Задание 1:
Перепечатайте из отрывка о сиделке фрагмент, начиная со слов «Ещё сиделка выбесила» и заканчивая словами «сердцем начала собираться.».
Задание 2:
Ответьте на вопросы по отрывку о сиделке:
(a) Что сиделка сказала о сне?
(b) Кого сиделка просила заглядывать к маме и будить её?
(c) Из чего состоял мамин ужин?
Задание 3:
Выпишите все вопросительные предложения из отрывка о сиделке.

Предложенный отрывок:
◇ ◇ ◇ ◇ ◇
Ещё сиделка выбесила меня тем, что сказала, что не может без сна. Она начала планировать, на какую кровать ей лечь, стала просить соседок, чтобы они, в случае чего или когда будут просыпаться в туалет, заглядывали к маме и будили сиделку. Нормально, да? Я сиделку наняла на ночь к тяжёлой больной для чего? Чтобы сиделка спала? Но у меня не было сил возмущаться, не было времени и энергии искать не спящую сиделку. Поэтому оставалось только брать что есть и надеяться на лучшее.
Я проинструктировала еë, где что у мамы в шкафу лежит, съела мамин ужин (капуста кусками и минтай) и с тяжелым сердцем начала собираться.
◇ ◇ ◇ ◇ ◇
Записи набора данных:
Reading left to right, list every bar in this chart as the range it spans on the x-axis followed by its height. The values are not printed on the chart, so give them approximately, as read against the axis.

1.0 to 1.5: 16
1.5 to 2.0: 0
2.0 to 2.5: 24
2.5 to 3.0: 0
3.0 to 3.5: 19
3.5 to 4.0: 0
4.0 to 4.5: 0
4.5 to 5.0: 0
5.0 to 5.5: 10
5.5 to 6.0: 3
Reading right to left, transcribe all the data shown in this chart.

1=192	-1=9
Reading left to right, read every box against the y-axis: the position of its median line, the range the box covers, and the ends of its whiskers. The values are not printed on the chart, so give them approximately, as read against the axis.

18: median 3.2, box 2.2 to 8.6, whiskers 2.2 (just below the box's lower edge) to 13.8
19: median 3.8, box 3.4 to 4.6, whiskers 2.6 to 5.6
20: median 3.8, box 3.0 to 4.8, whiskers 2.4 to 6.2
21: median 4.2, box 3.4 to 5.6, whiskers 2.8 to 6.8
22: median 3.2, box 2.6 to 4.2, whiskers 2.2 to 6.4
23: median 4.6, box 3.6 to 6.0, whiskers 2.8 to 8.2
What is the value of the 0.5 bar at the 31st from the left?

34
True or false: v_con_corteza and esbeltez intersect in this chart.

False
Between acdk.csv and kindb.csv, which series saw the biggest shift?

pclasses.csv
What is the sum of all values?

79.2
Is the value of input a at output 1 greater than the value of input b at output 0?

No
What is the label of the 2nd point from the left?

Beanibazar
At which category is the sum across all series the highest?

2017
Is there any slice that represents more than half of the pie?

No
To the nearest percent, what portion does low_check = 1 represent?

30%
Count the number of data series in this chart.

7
◇ ◇ ◇ ◇ ◇
Ответ 1:
Ещё сиделка выбесила меня тем, что сказала, что не может без сна. Она начала планировать, на какую кровать ей лечь, стала просить соседок, чтобы они, в случае чего или когда будут просыпаться в туалет, заглядывали к маме и будили сиделку. Нормально, да? Я сиделку наняла на ночь к тяжёлой больной для чего? Чтобы сиделка спала? Но у меня не было сил возмущаться, не было времени и энергии искать не спящую сиделку. Поэтому оставалось только брать что есть и надеяться на лучшее.
Я проинструктировала еë, где что у мамы в шкафу лежит, съела мамин ужин (капуста кусками и минтай) и с тяжелым сердцем начала собираться.

Ответ 2:
(a) Она сказала, что не может без сна.
(b) Соседок.
(c) Из капусты кусками и минтая.

Ответ 3:
Нормально, да?
Я сиделку наняла на ночь к тяжёлой больной для чего?
Чтобы сиделка спала?